With Samsung’s latest Galaxy S26 phones making use of a 3nm Qualcomm Snapdragon 8 Elite Gen 5 CPU, Google’s answer is to craft something that’s potentially more efficient. Last week, Telegram hardware leaker Mystic Leaks shared more details about the Tensor G6 chip built for Google’s new hardware. The Tensor G6 is designed again by TSMC, and it’s built on a new 2nm process node. The Samsung Exynos 2600 was one of the first smartphone chips to offer the size of node, but we haven’t seen it featured in a device you can buy, at least not yet.

The reason why 2nm is significant is because it means you can pack more transistors onto a chip the thickness of a fingernail. This adds to energy efficiency and—hopefully—performance from Google’s next Pixel 11 series. According to the leak, the chip will run on one ARM C1-Ultra core hitting 4.11GHz clock speeds, four C1-Pro cores at 3.38GHz, and an additional two C1-Pro cores at 2.65GHz. As noted by Android Authority, these are the same cores powering a MediaTek Dimensity 9500 smartphone chip, though that chip packs three more-performant ARM C1-Premium cores.

iPhone 16 Pro vs. Pixel 10 Pro
Google will likely push more AI capabilities as the selling point over an iPhone. © Adriano Contreras / Gizmodo

What does all this mean? The Tensor G6 could be more performant than the Tensor G5 on the Pixel 10 series. But single-core performance will mean the device performs better with individualized tasks, like how fast web pages may load. We won’t know just how well the Pixel 11 will hit the mark with something more demanding, like gaming. Mystic Leaks suggests we’ll get performance from a PowerVR C-Series CXTP GPU, aka the graphics processing unit. We won’t know how well Google’s new phone handles real-time graphics. The Tensor G5 significantly underperformed Qualcomm’s and MediaTek’s flagships in pure frame rates.

If the MediaTek Dimensity 9500 already loses to the Qualcomm Snapdragon 8 Elite Gen 5 in benchmark performance, what hope does Google have of hitting back against Qualcomm or even Apple’s latest A19 and A19 Pro? Google’s Pixel phones will still not be the pinnacle of performance, but Google will try to make up for it in other ways—likely with a host of Gemini AI features, improved camera sensors, and a spunky RGB pixel array akin to the Nothing Phone 3.

There’s a reason why Google’s previous Pixel 9a was a great deal in midrange smartphones. It maintained the Tensor G4 chip of its $800 Pixel 9 from 2024. This year, Google launched the Pixel 10a, which is essentially the same damn phone as the previous iteration with the same damn chip.

Google’s Tensor chips outmatch other midrange phones, but Google won’t be selling its phones for less. These leaks also suggest Google has bowed to the pressures of shrinkflation and lowered base RAM specs on its Pixel 11 Pro Fold. At the same time, if Google wants to push more Gemini AI, it will likely harp on its TPU, a tensor processing unit, built for tweaking your photos on the fly. Google again has to prove software can make up for a lower-performance, though still expensive, smartphone.

^^^^^^^^^^^^^^^^

■ **Task instructions**
**a.** According to the Tensor G6 article, what clock speed does the chip's single ARM C1-Ultra core reach?
**b.** From the Tensor G6 article, copy out the part that opens with the words containing "There’s a reason" and closes with "same damn chip.".

Collected data entries:

^^^^^^^^^^^^^^^^

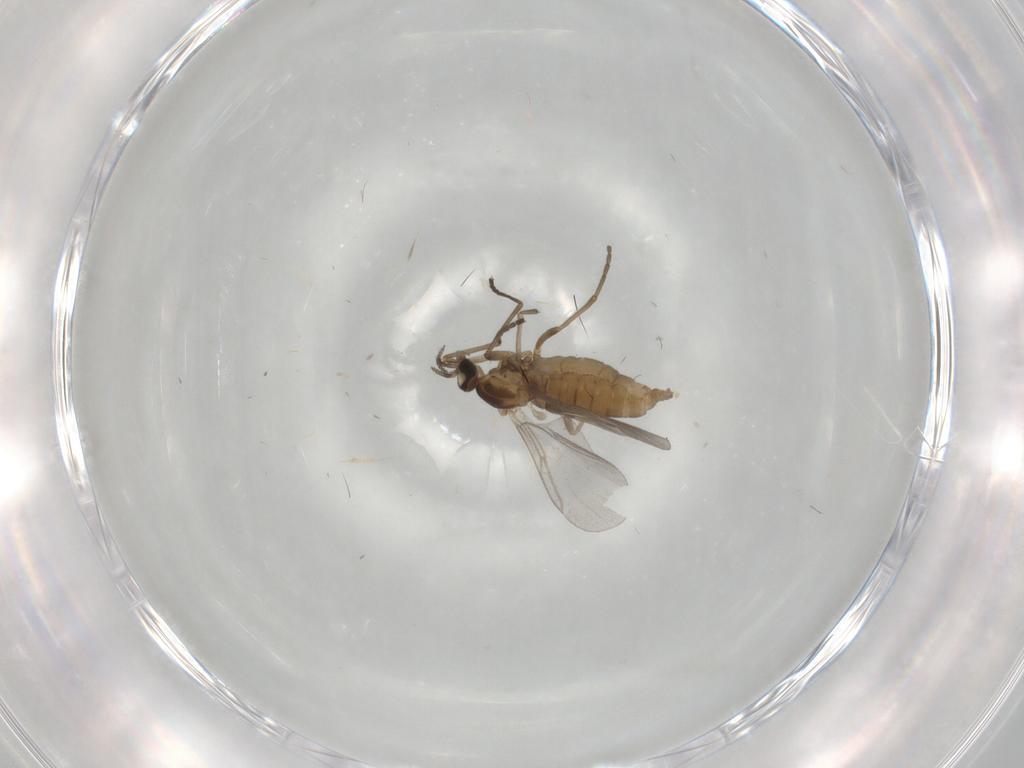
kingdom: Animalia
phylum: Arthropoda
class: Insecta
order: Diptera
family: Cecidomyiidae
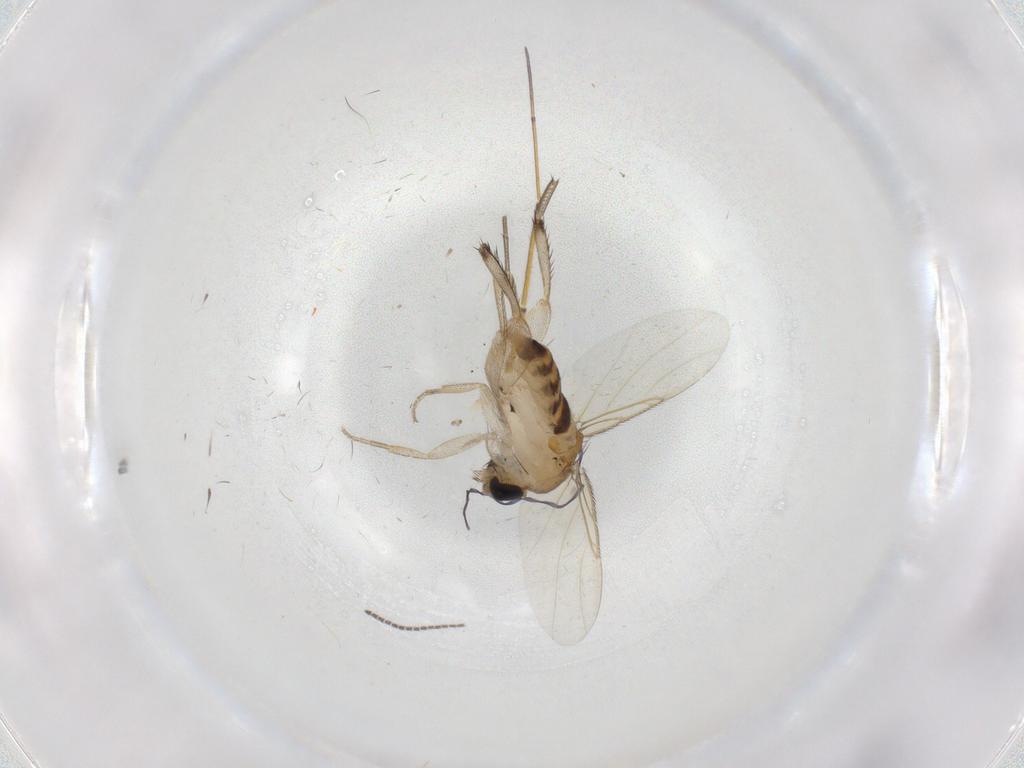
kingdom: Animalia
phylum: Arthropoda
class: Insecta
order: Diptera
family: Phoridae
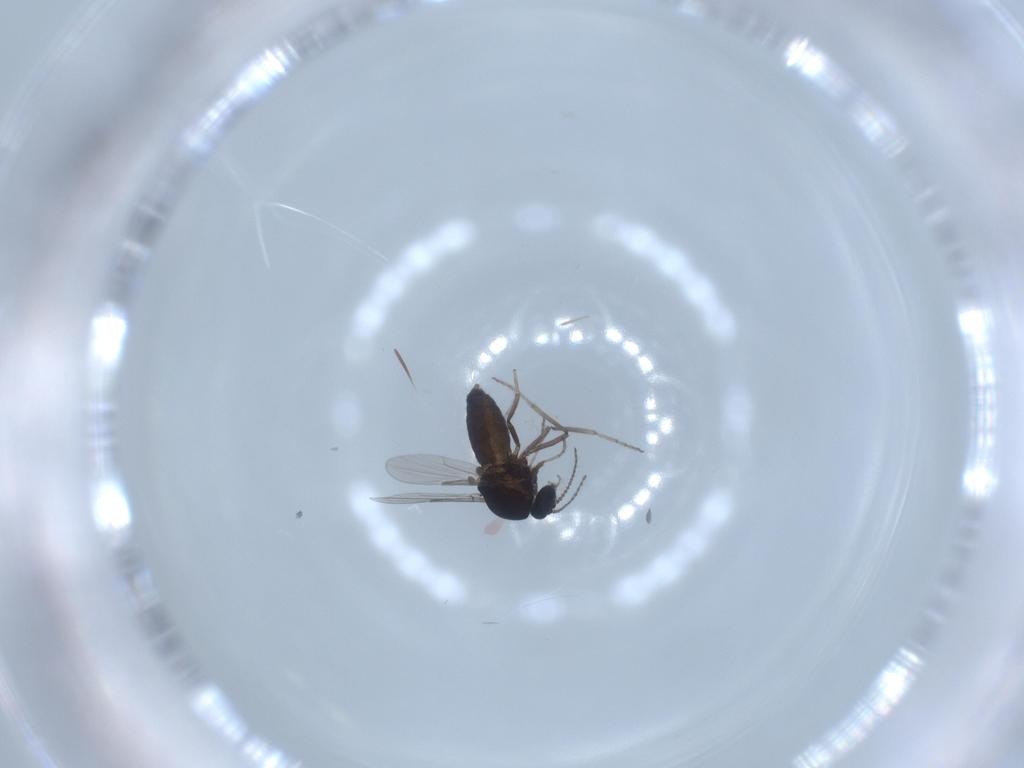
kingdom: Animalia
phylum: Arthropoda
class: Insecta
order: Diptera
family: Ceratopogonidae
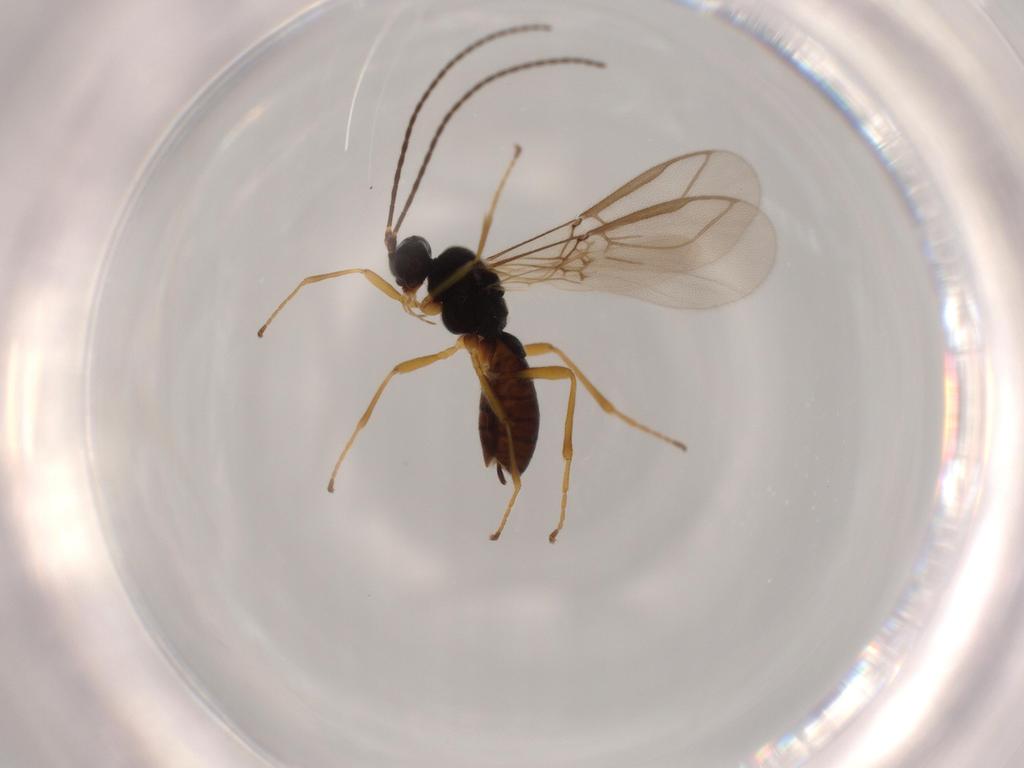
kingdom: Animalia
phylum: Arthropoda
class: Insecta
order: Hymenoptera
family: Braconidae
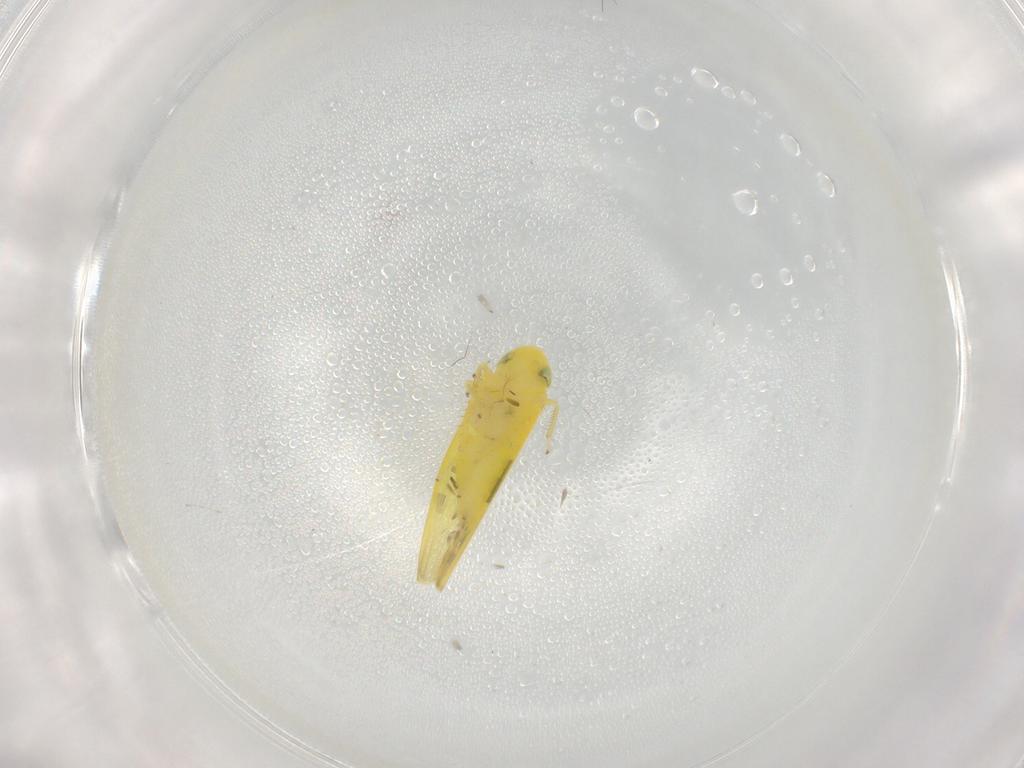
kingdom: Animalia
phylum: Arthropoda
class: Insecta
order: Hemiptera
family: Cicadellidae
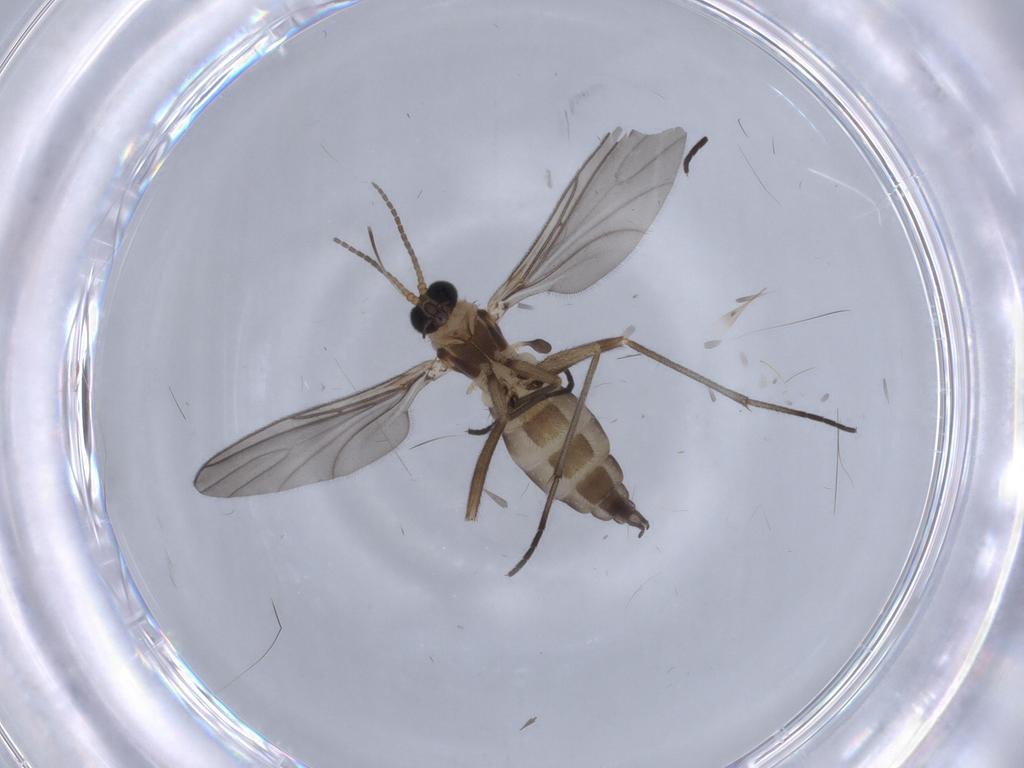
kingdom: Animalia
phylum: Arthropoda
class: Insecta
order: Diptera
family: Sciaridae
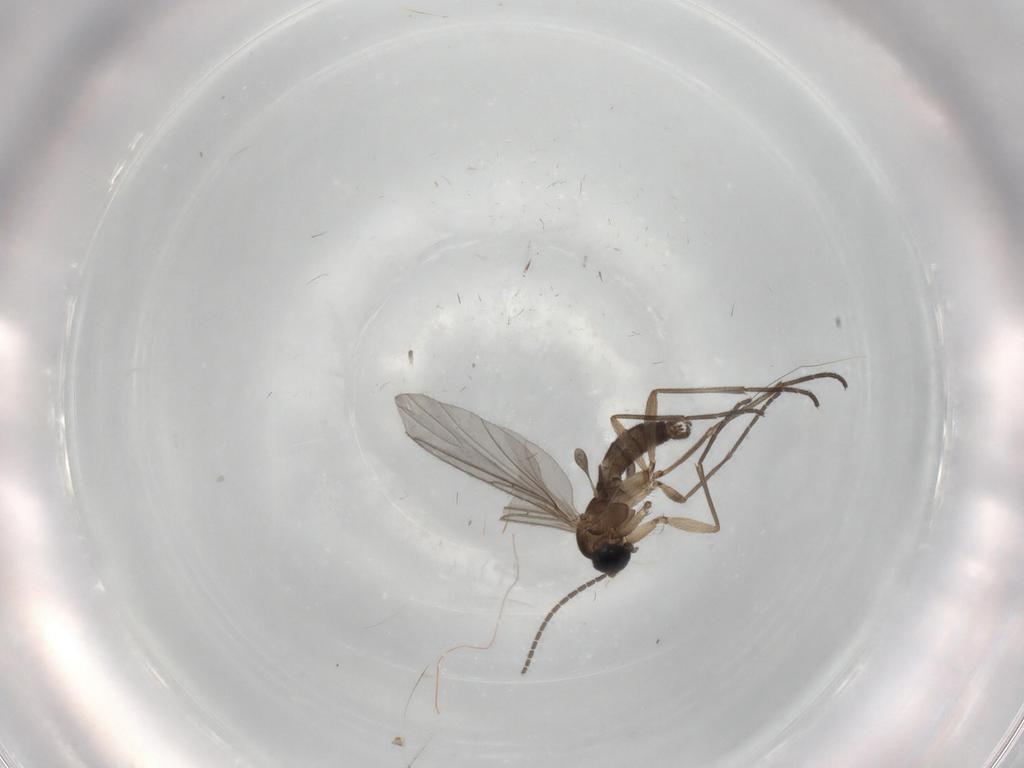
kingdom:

^^^^^^^^^^^^^^^^

■ **Numbered answers**
**a.** 4.11GHz

**b.**
There’s a reason why Google’s previous Pixel 9a was a great deal in midrange smartphones. It maintained the Tensor G4 chip of its $800 Pixel 9 from 2024. This year, Google launched the Pixel 10a, which is essentially the same damn phone as the previous iteration with the same damn chip.